● Selected excerpt:
UAE Transfer Pricing Approach to Reimbursements and Pass-through Costs

UAE Transfer Pricing Approach to Reimbursements and Pass-through Costs

8/18/2025
UAE Transfer Pricing Approach to Reimbursements and Pass-through Costs

What are pass through costs/reimbursement of expenses?

The term “pass through costs or reimbursement” has not been defined in the Federal Decree-Law No. 47 of 2022 on the Taxation of Corporations and Businesses (“UAE Corporate Tax Law”). However, the Transfer Pricing (“TP”) Guide issued by the Federal Tax Authority describes a pass-through cost or reimbursement arrangement as an arrangement wherein a Group company arranges and pays on behalf of its “Related Parties or Connected Persons” for goods or services acquired from various vendors.

Treatment of pass-through costs as per the UAE TP Guide

A primary step in relation to pass-through costs is to determine whether the cost to be reimbursed should be charged at a mark-up/profit element or at the actual cost incurred by the provider.

● Required actions:
A) Reproduce the text on UAE transfer pricing of pass-through costs, starting with "What are pass" and going on through "by the provider.".
B) Resume the text on UAE transfer pricing of pass-through costs, writing on from its final sentence.
The material that follows is separate from the text on UAE transfer pricing of pass-through costs.

● Data shown:

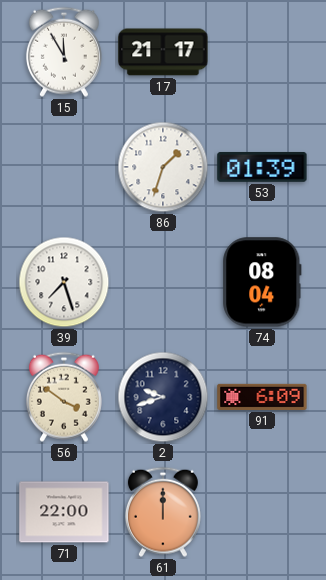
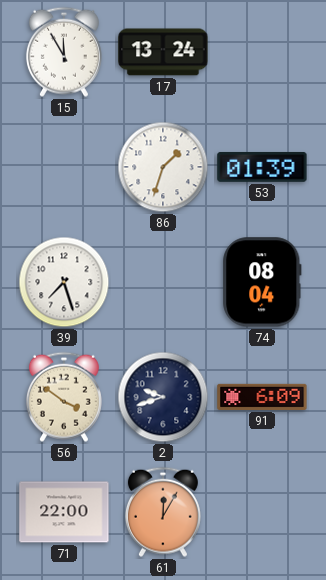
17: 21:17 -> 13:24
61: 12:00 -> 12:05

● Answer list:
A)
What are pass through costs/reimbursement of expenses?

The term “pass through costs or reimbursement” has not been defined in the Federal Decree-Law No. 47 of 2022 on the Taxation of Corporations and Businesses (“UAE Corporate Tax Law”). However, the Transfer Pricing (“TP”) Guide issued by the Federal Tax Authority describes a pass-through cost or reimbursement arrangement as an arrangement wherein a Group company arranges and pays on behalf of its “Related Parties or Connected Persons” for goods or services acquired from various vendors.

Treatment of pass-through costs as per the UAE TP Guide

A primary step in relation to pass-through costs is to determine whether the cost to be reimbursed should be charged at a mark-up/profit element or at the actual cost incurred by the provider.

B)
As per section 7.2.2.3 of the UAE TP Guide and in accordance with the Organisation for Economic Co-operation and Development (“OECD”) TP Guidelines, the group service provider may pass on the costs of the acquired services to its related parties or connected persons without a mark-up, provided that:

  • The acquired goods or services are requested by and for the benefit of the related parties or connected persons;
  • The Group service provider is merely the paying agent and does not enhance the value of the acquired goods or services in the process whatsoever; and
  • The costs of the acquired goods or services is the legal or contractual liability of the related parties or connected persons. This condition can be met even if the Group service provider is legally or contractually liable to pay for the acquired goods or services through an inter-company agreement.

The Group service provider should nonetheless charge an appropriate arm’s length mark-up for its function in arranging and paying for the acquired goods or services on behalf of its related parties or connected persons especially when the group service provider adds significant functions or provides value-added services. The mark-up should be based on the aggregate costs of performing the function and should reflect the nature of its own services as well as the extent of the value-addition generated for the related parties or connected persons.

Insights into practical implications

  • Reimbursements paid

In the case of reimbursements paid by a UAE entity to its foreign related party, if it can demonstrate the existence of a back-to-back arrangement with sample copies of invoices, the transaction of reimbursement may generally not be subject to intense scrutiny by the FTA. However, it important to note that where payments are, in effect, for services rendered by related parties or as global cost allocations, taxpayers must demonstrate actual receipts of services and the benefits derived.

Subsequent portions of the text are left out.